Buna Batı göz yumar mı? isterse yummasın. Bir kışı daha tehdid altında ve yaptırımların çift taraflı yıkıcı etkisinde geçirmek isterlerse itiraz ederler. Yoksa mükafat büyük. Ses çıkarmazlarsa bakın ne hediyeler alabilirler: 1. İkinci Kuzey akımı projesi Polonya’nın itirazlarına rağmen, Almanya’nın ihtiyaçları için yoluna konuldu. Boru hattı Almanya’nın enerji dertlerine şifa gibi. 2. Biz TAP’a Trans Anatolian Pipeline diyoruz ama Rusya aynı TAP’ı Trans Adriatik Pipeline diye tanımlıyor. Güney Akım’ın bir kez daha Türk Akımı olup olmayacağı 8 Ekim 2016 da kesinleşir veya kesinleşmez. Ama Trans Adriyatik üzerinde anlaşma tamam. İş Hazar gazının Batı Avrupa’ya Cenup’tan sokulmasına kaldı.

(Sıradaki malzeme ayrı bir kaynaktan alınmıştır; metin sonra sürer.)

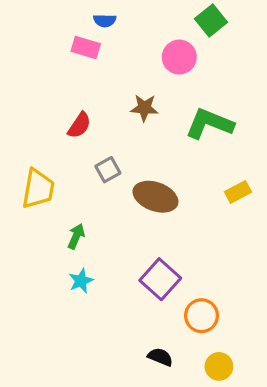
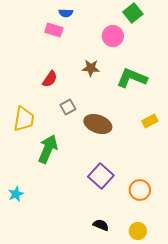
green arrow: (76, 236) -> (48, 149), size x1.8
cyan star: (81, 281) -> (16, 194), moved
orange circle: (202, 316) -> (140, 190), moved

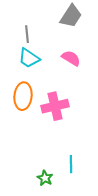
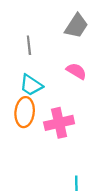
cyan trapezoid: (29, 58) -> (31, 85), moved

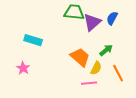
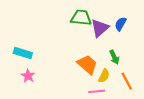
cyan rectangle: (33, 40) -> (23, 53), moved
green arrow: (106, 50) -> (114, 57), turned 104

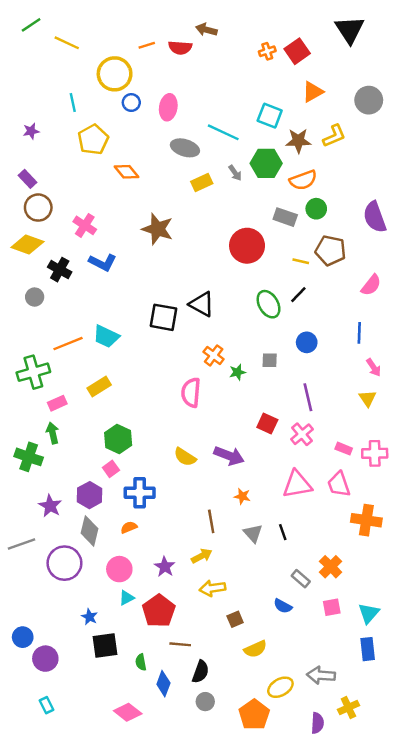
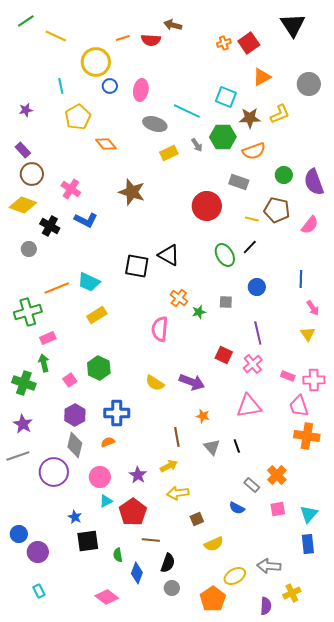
green circle: (316, 209) -> (284, 175), moved
pink semicircle: (371, 285) -> (310, 225), moved
yellow rectangle: (99, 387) -> (97, 315), moved
pink square: (111, 469) -> (70, 380), moved
pink trapezoid: (339, 484) -> (299, 406), moved
purple star: (50, 506) -> (23, 424), moved

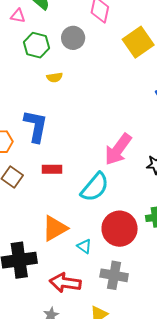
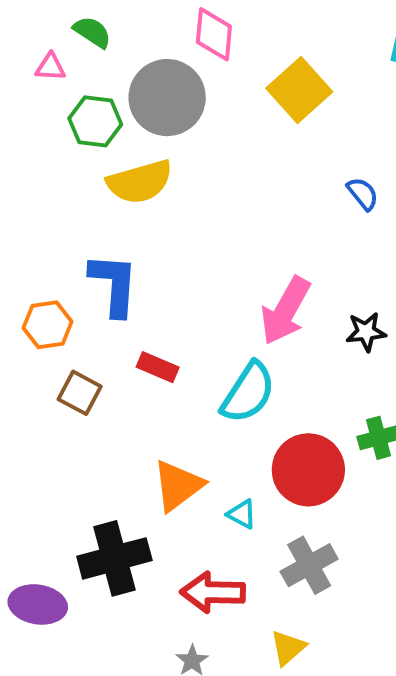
gray circle: (73, 38) -> (167, 98), size x1.6
yellow semicircle: (55, 77) -> (140, 182), size x2.0
red rectangle: (52, 169) -> (158, 367), turned 30
gray cross: (114, 275) -> (309, 565), turned -32

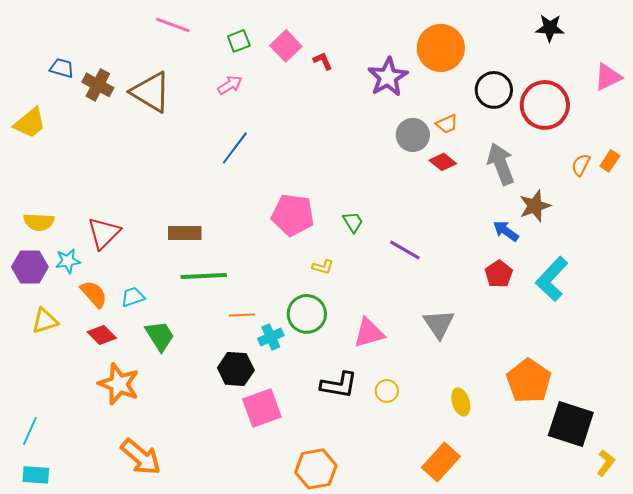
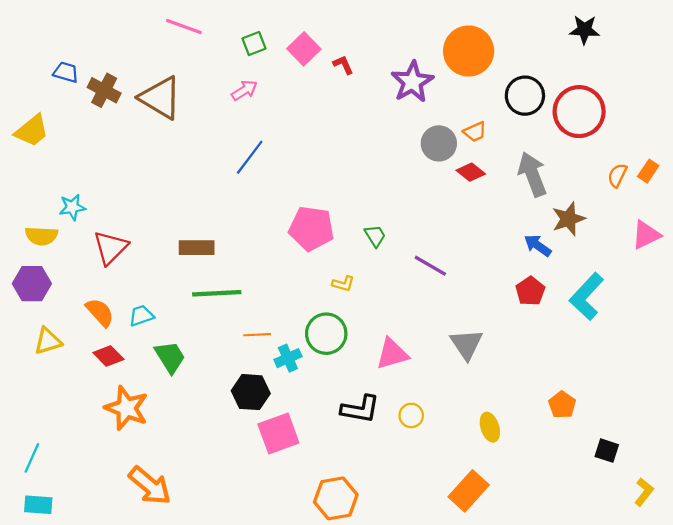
pink triangle: (608, 77) -> (646, 235), moved
cyan star: (68, 261) -> (72, 207), moved
orange pentagon: (529, 381) -> (562, 405), size x0.6
black square: (571, 424) -> (607, 451), size x0.5

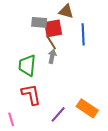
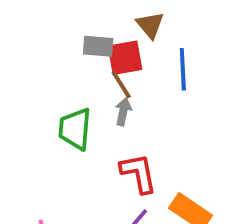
brown triangle: (66, 11) -> (150, 25), turned 35
red L-shape: (31, 94) -> (139, 173), moved

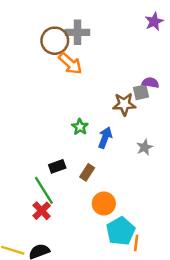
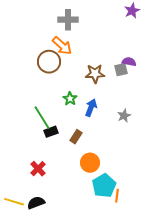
brown circle: (55, 41) -> (49, 62), moved
brown star: (124, 104) -> (95, 74), moved
green line: (44, 190) -> (42, 118), moved

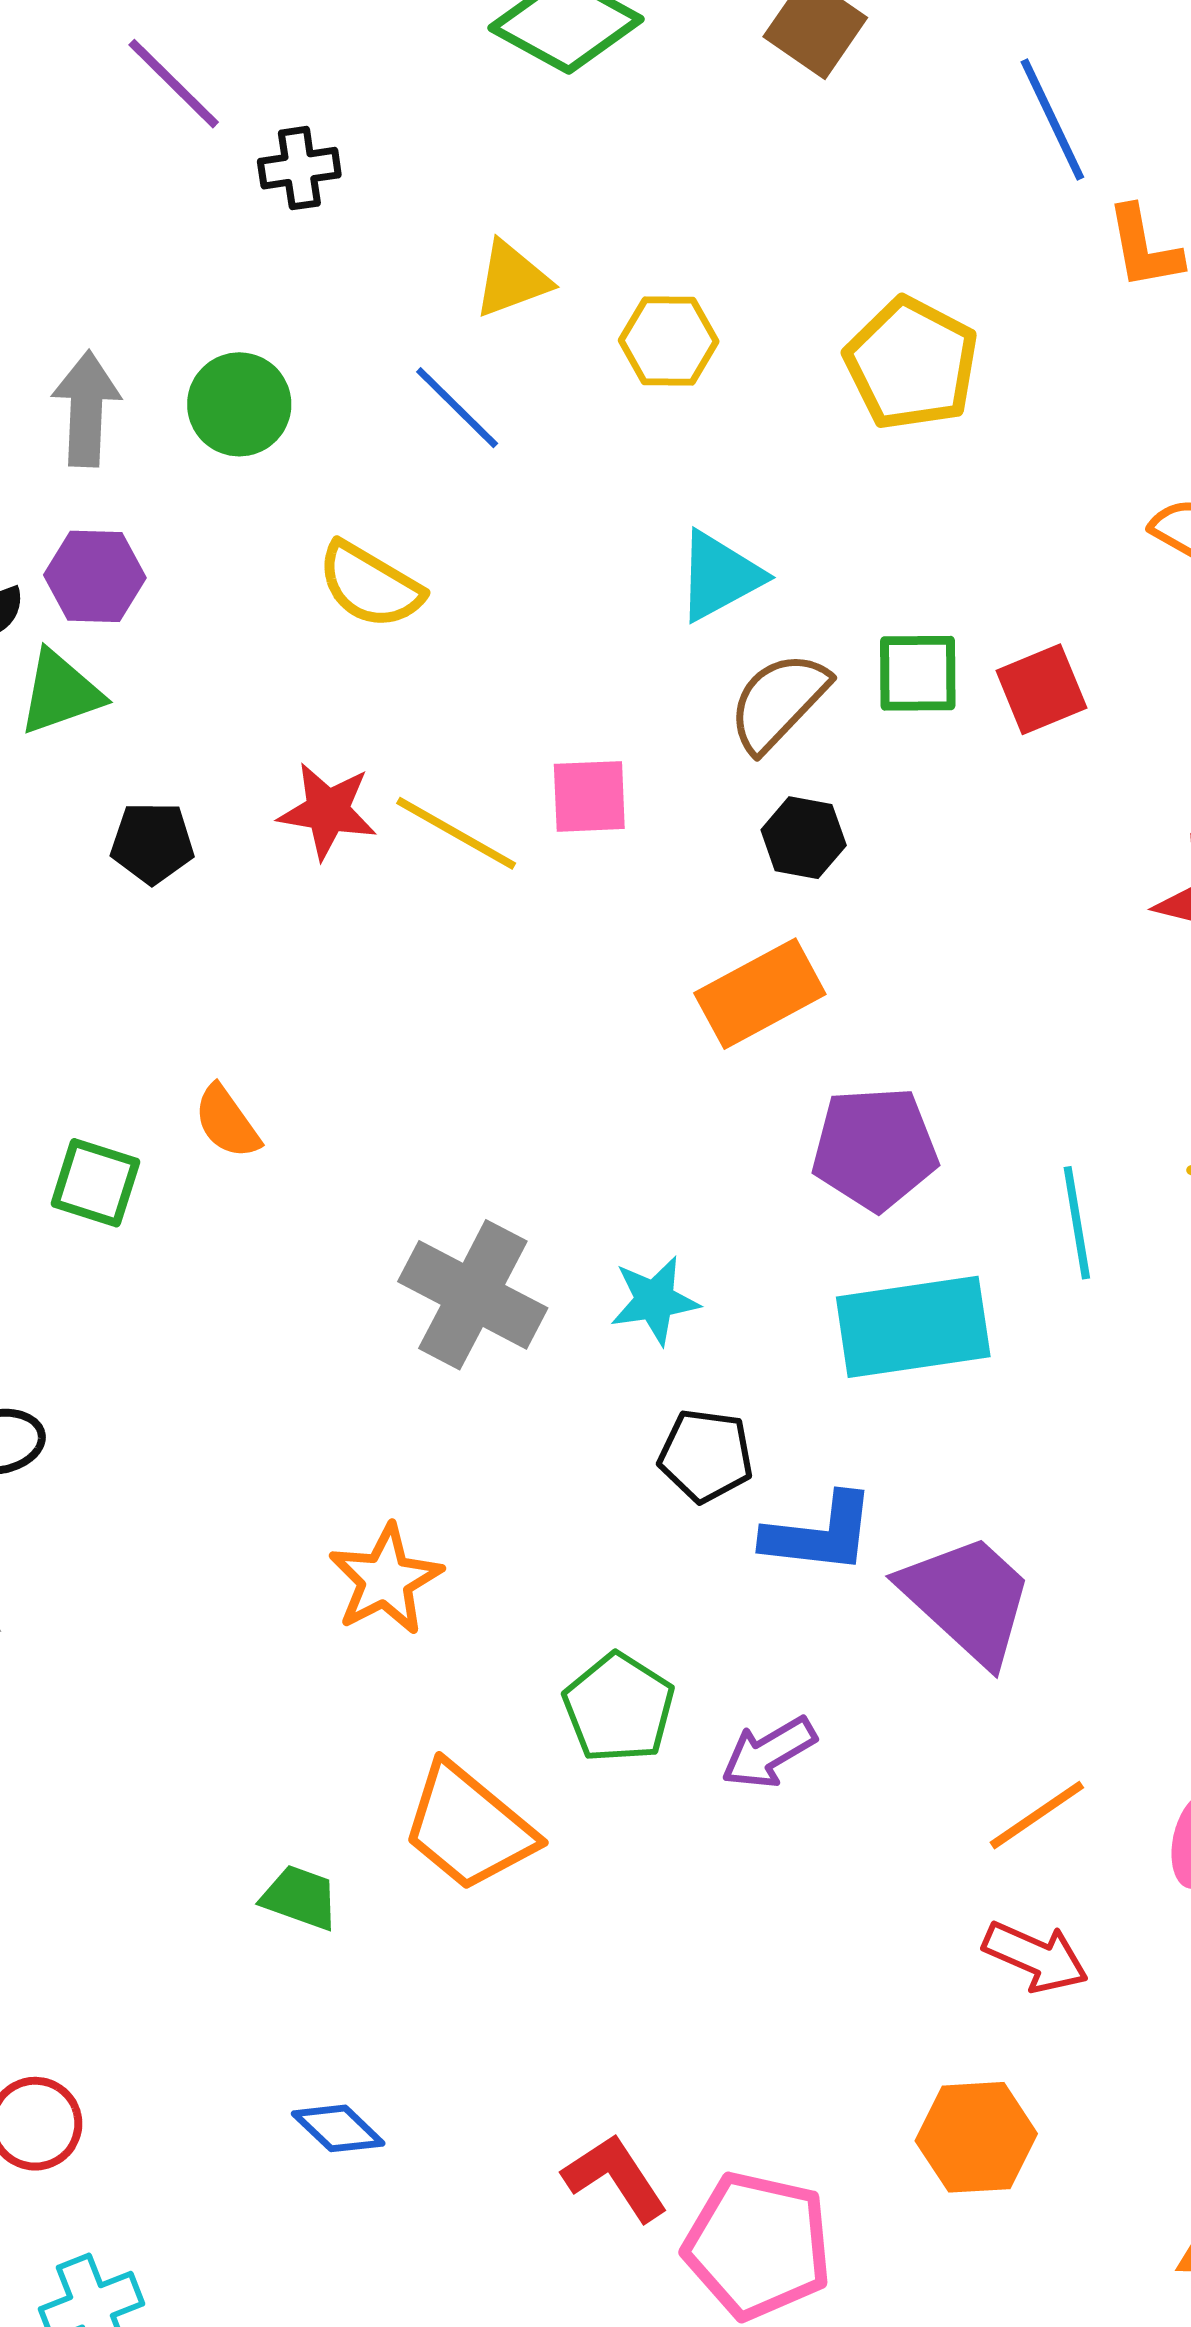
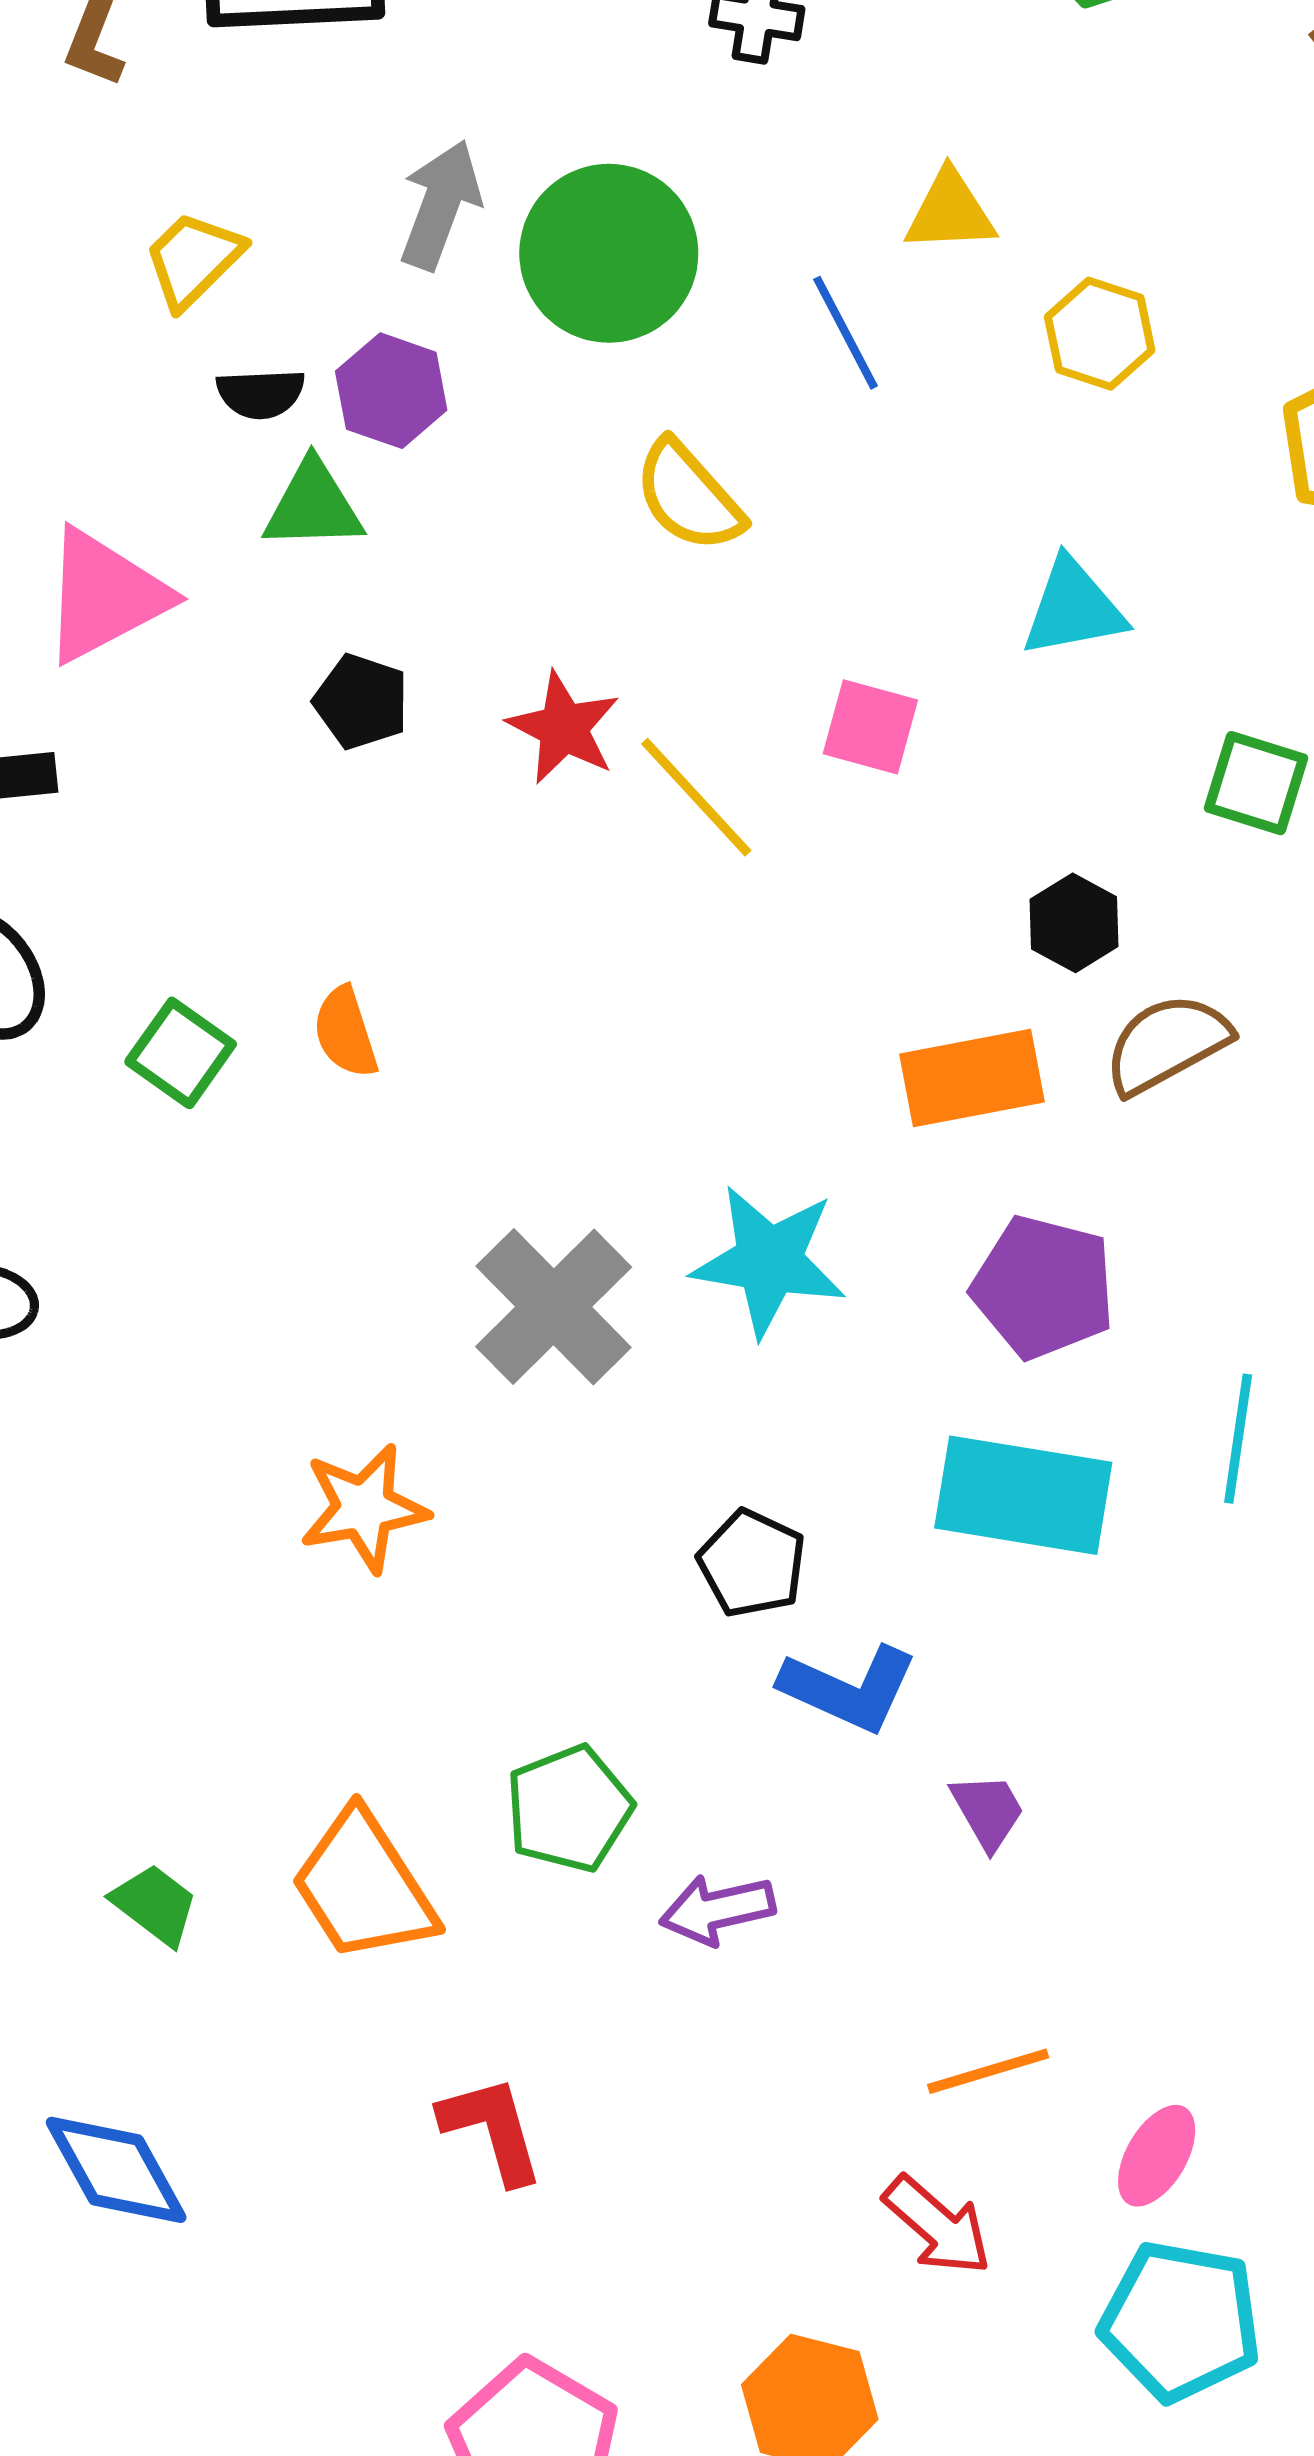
green circle: (239, 404) -> (609, 253), size x1.5
brown semicircle: (778, 702) -> (1167, 1044), moved
pink square: (589, 796) -> (870, 727), moved
cyan star: (655, 1300) -> (769, 1261), moved, size x1.5
orange star: (385, 1580) -> (364, 1508), moved
purple trapezoid: (968, 1599) -> (988, 1811), size x0.5
blue diamond: (338, 2128) -> (116, 2170), size x1.5
red L-shape: (615, 2177) -> (492, 2129), moved

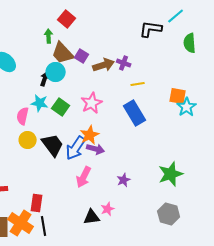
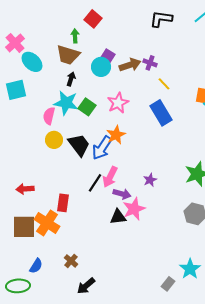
black L-shape: (151, 29) -> (161, 19), moved
brown trapezoid: (63, 53) -> (68, 55), moved, turned -30
cyan circle: (56, 72) -> (101, 67), moved
yellow line: (138, 84) -> (164, 84), turned 56
cyan star: (40, 103) -> (66, 103), size x1.4
purple arrow: (96, 149) -> (122, 194), moved
pink star: (108, 209) -> (134, 209), size x1.6
black line: (44, 226) -> (95, 183), moved, turned 42

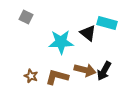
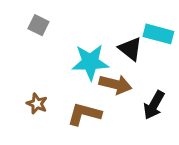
brown arrow: (85, 70) -> (115, 84), moved
brown star: (31, 76) -> (37, 104), moved

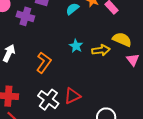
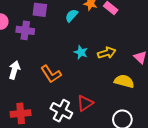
yellow semicircle: (122, 39) -> (124, 81), moved
orange L-shape: (44, 63) -> (51, 74), turned 120

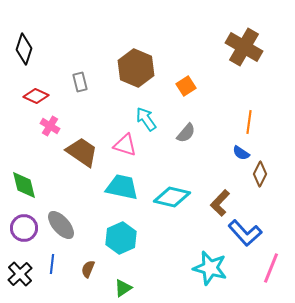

Adı Yeniden Konacak bir Akım için Bir Takım Hesaplar
Şimdi Türkiye artık resmen Suriye topraklarında. Yaklaşık 400 km kare alanda, kaidesi kaygan bir zemin üzerindeki Herkül gibi, Cerablus’u Afrin’deki Azez den ayrı tutmaya çalışıyor. Misyonu barış kuşkumuz yok. Ama yol arkadaşı, hem Esat’ın, hem de Rusya’nın düşmanı Özgür Suriye Ordusu. Bu durumda, ilerlemesi demeyelim ama tutunması için koalisyon güçlerinin desteği var gibi gözükse bile, belli bir noktadan sonra, YPG nedeniyle ABD nin kösteği olacaktır. Ama Rusya’nın tepkisini, harekat devam ederse Ekim ayı gibi yeniden görürüz. Bu tepki bir kaç şekilde tezahür edecektir: 1. Suriye’nin kuzeyinde sıcak temas, 2. Adı konulmamış akıma artık hiç Türk akımı diyememek, 3. Gelecek yaz gelecek turistleri, imzalanan anlaşmalara rağmen yeterince göndermemek, 4. Tahkim sürecine rağmen doğal gazı kısmak ve fiyatını yüksek tutmak.
Açıkçası söylemek istediğim şey şu ki, Türkiye’nin Özgür Suriye Ordusu ile yapmakta olduğu harekatın gidişatı, büyük ölçüde, şu anda bu coğrafyaya sadece ensesindeki gözle bakıyor izlenimi uyandıran Rusya’nın, yeniden bu bölgeye dönme ihtiyacı duyup duymamasına bağlı olarak gelişecektir. Ayrıca YPG (PYD) ve ABD dayanışması ile Türkiye’nin DAİŞ’e karşı göstereceği münhasır başarı kadar, AB de Fransa ve Almanya’nın yaratacağı haklı-haksız kamuoyu tepkisi de ihmal edilmemelidir.